**Work request:**
Search the records for the string "property" and copy every line where it turns up.

# # # # #

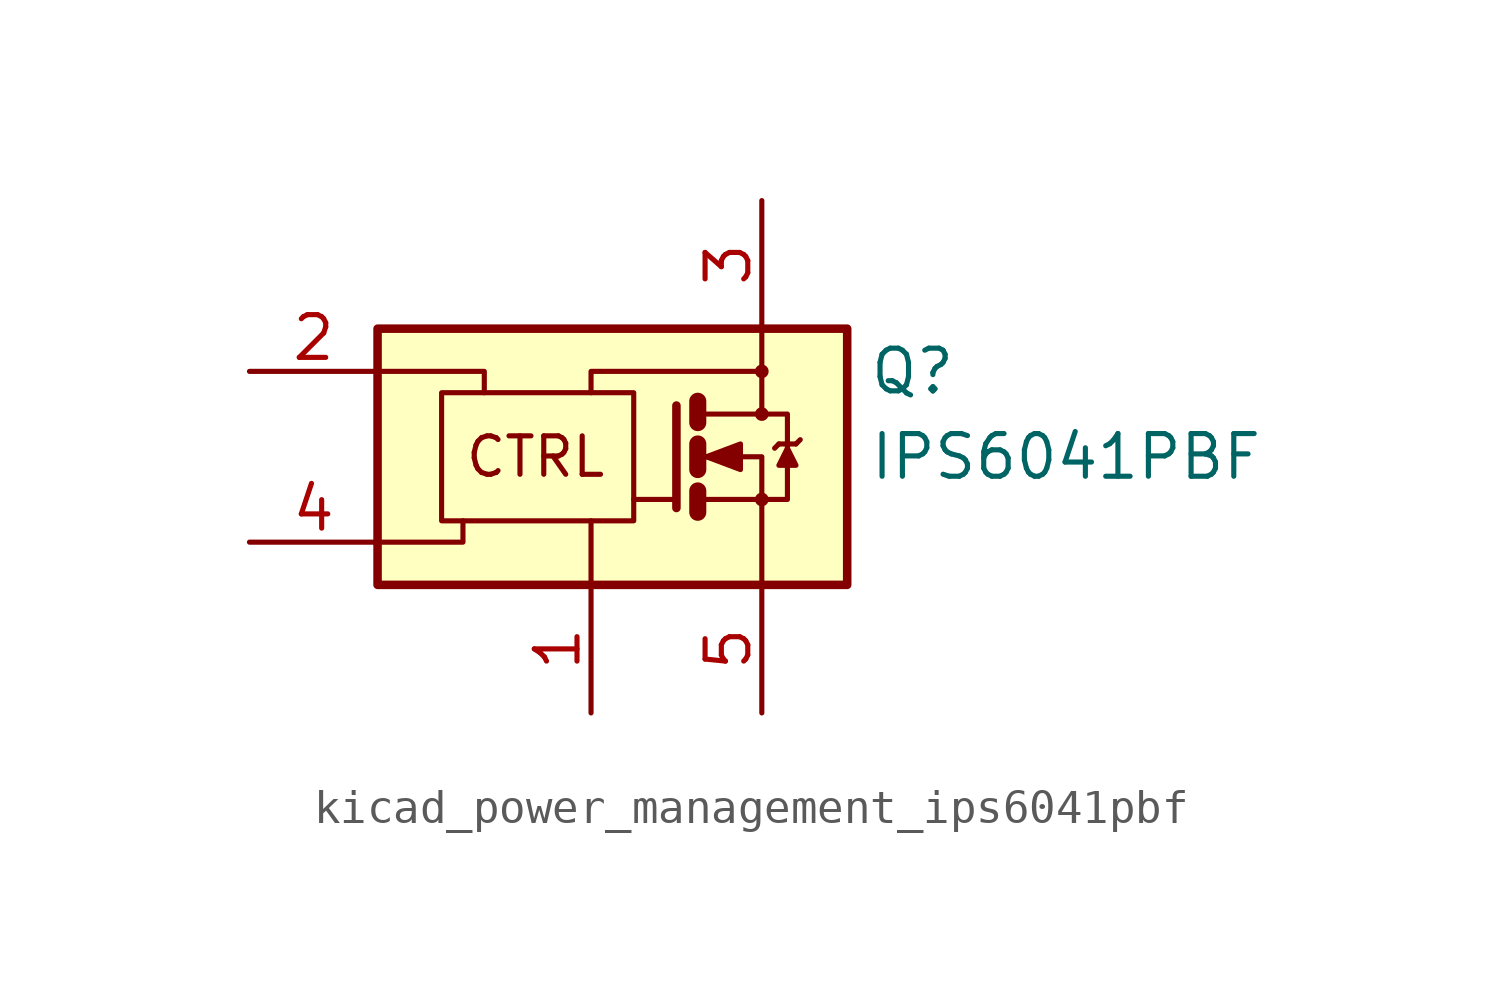
<source format=kicad_sym>
(kicad_symbol_lib
  (version 20220914)
  (generator kicad_symbol_editor)
  (symbol "kicad_power_management_ips6041pbf"
    (pin_names
      (offset 0) hide)
    (property "Reference" "Q"
      (at 8.255 2.54 0)
      (effects (font (size 1.27 1.27)) (justify left)))
    (property "Value" "IPS6041PBF"
      (at 8.255 0 0)
      (effects (font (size 1.27 1.27)) (justify left)))
    (symbol "kicad_power_management_ips6041pbf_0_0"
      (rectangle (start -6.35 3.81) (end 7.62 -3.81) (stroke (width 0.254) (type default)) (fill (type background)))
      (polyline (pts (xy 0 -3.81) (xy 0 -1.905)) (stroke (width 0) (type default)) (fill (type none)))
      (polyline (pts (xy -6.35 -2.54) (xy -3.81 -2.54) (xy -3.81 -1.905)) (stroke (width 0) (type default)) (fill (type none)))
      (polyline (pts (xy -6.35 2.54) (xy -3.175 2.54) (xy -3.175 1.905)) (stroke (width 0) (type default)) (fill (type none)))
      (polyline (pts (xy 0 1.905) (xy 0 2.54) (xy 5.08 2.54)) (stroke (width 0) (type default)) (fill (type none)))
      (circle (center 5.08 2.54) (radius 0.127) (stroke (width 0) (type default)) (fill (type none)))
      (text "CTRL" (at -1.651 0 0) (effects (font (size 1.143 1.143)))))
    (symbol "kicad_power_management_ips6041pbf_0_1"
      (rectangle (start -4.445 1.905) (end 1.27 -1.905) (stroke (width 0) (type default)) (fill (type none)))
      (polyline (pts (xy 2.54 -1.27) (xy 1.27 -1.27)) (stroke (width 0) (type default)) (fill (type none)))
      (polyline (pts (xy 3.175 -1.016) (xy 3.175 -1.651)) (stroke (width 0.508) (type default)) (fill (type none)))
      (polyline (pts (xy 3.175 0.381) (xy 3.175 -0.381)) (stroke (width 0.508) (type default)) (fill (type none)))
      (polyline (pts (xy 3.175 1.651) (xy 3.175 1.016)) (stroke (width 0.508) (type default)) (fill (type none)))
      (polyline (pts (xy 3.302 -1.27) (xy 5.08 -1.27)) (stroke (width 0) (type default)) (fill (type none)))
      (polyline (pts (xy 5.588 0.381) (xy 5.461 0.254)) (stroke (width 0) (type default)) (fill (type none)))
      (polyline (pts (xy 5.588 0.381) (xy 6.096 0.381)) (stroke (width 0) (type default)) (fill (type none)))
      (polyline (pts (xy 6.096 0.381) (xy 6.223 0.508)) (stroke (width 0) (type default)) (fill (type none)))
      (polyline (pts (xy 2.54 1.524) (xy 2.54 -1.524) (xy 2.54 -1.524)) (stroke (width 0.254) (type default)) (fill (type none)))
      (polyline (pts (xy 3.302 0) (xy 5.08 0) (xy 5.08 -3.81)) (stroke (width 0) (type default)) (fill (type none)))
      (polyline (pts (xy 3.302 1.27) (xy 5.08 1.27) (xy 5.08 3.81)) (stroke (width 0) (type default)) (fill (type none)))
      (polyline (pts (xy 5.08 -1.27) (xy 5.842 -1.27) (xy 5.842 1.27) (xy 5.08 1.27)) (stroke (width 0) (type default)) (fill (type none)))
      (polyline (pts (xy 5.842 0.254) (xy 5.588 -0.254) (xy 6.096 -0.254) (xy 5.842 0.254)) (stroke (width 0) (type default)) (fill (type outline)))
      (polyline (pts (xy 3.429 0) (xy 4.445 0.381) (xy 4.445 -0.381) (xy 3.429 0) (xy 3.556 0) (xy 3.556 0)) (stroke (width 0) (type default)) (fill (type outline)))
      (circle (center 5.08 -1.27) (radius 0.127) (stroke (width 0) (type default)) (fill (type none)))
      (circle (center 5.08 1.27) (radius 0.127) (stroke (width 0) (type default)) (fill (type none))))
    (symbol "kicad_power_management_ips6041pbf_1_1"
      (pin power_in line (at 0 -7.62 90) (length 3.81) (name "GND" (effects (font (size 1.27 1.27)))) (number "1" (effects (font (size 1.27 1.27)))))
      (pin input line (at -10.16 2.54 0) (length 3.81) (name "IN" (effects (font (size 1.27 1.27)))) (number "2" (effects (font (size 1.27 1.27)))))
      (pin power_in line (at 5.08 7.62 270) (length 3.81) (name "VCC" (effects (font (size 1.27 1.27)))) (number "3" (effects (font (size 1.27 1.27)))))
      (pin bidirectional line (at -10.16 -2.54 0) (length 3.81) (name "DG" (effects (font (size 1.27 1.27)))) (number "4" (effects (font (size 1.27 1.27)))))
      (pin output line (at 5.08 -7.62 90) (length 3.81) (name "OUT" (effects (font (size 1.27 1.27)))) (number "5" (effects (font (size 1.27 1.27))))))))
</source>
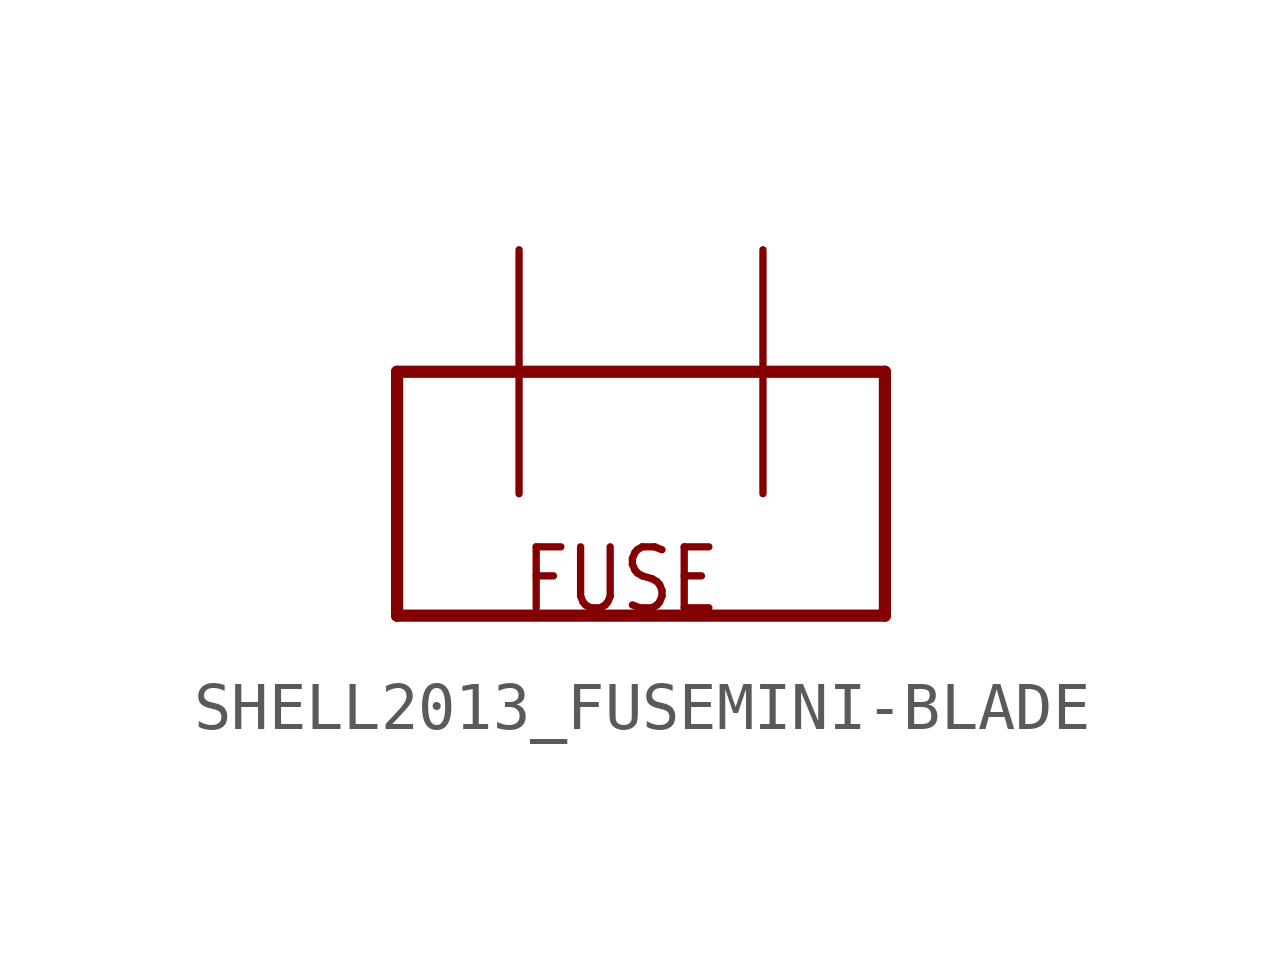
<source format=kicad_sym>
(kicad_symbol_lib
  (version 20211014)
  (generator kicad_symbol_editor)
  (symbol "SHELL2013_FUSEMINI-BLADE"
    (property "Reference" ""
      (at 0 0 0)
      (effects (font (size 1.27 1.27)) hide))
    (property "ki_locked" ""
      (at 0 0 0)
      (effects (font (size 1.27 1.27))))
    (symbol "SHELL2013_FUSEMINI-BLADE_1_0"
      (polyline (pts (xy -5.08 0) (xy -5.08 5.08)) (stroke (width 0.254) (type default) (color 0 0 0 0)) (fill (type none)))
      (polyline (pts (xy -5.08 5.08) (xy 5.08 5.08)) (stroke (width 0.254) (type default) (color 0 0 0 0)) (fill (type none)))
      (polyline (pts (xy 5.08 0) (xy -5.08 0)) (stroke (width 0.254) (type default) (color 0 0 0 0)) (fill (type none)))
      (polyline (pts (xy 5.08 5.08) (xy 5.08 0)) (stroke (width 0.254) (type default) (color 0 0 0 0)) (fill (type none)))
      (text "FUSE" (at -2.54 0 0) (effects (font (size 1.27 1.079)) (justify left bottom)))
      (pin bidirectional line (at -2.54 7.62 270) (length 5.08) (name "IN" (effects (font (size 0 0)))) (number "IN" (effects (font (size 0 0)))))
      (pin bidirectional line (at 2.54 7.62 270) (length 5.08) (name "OUT" (effects (font (size 0 0)))) (number "OUT" (effects (font (size 0 0))))))))
</source>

# # # # #

**Your response:**
    (property "Reference" "Q"
    (property "Value" "IPS6041PBF"
    (property "Reference" ""
    (property "ki_locked" ""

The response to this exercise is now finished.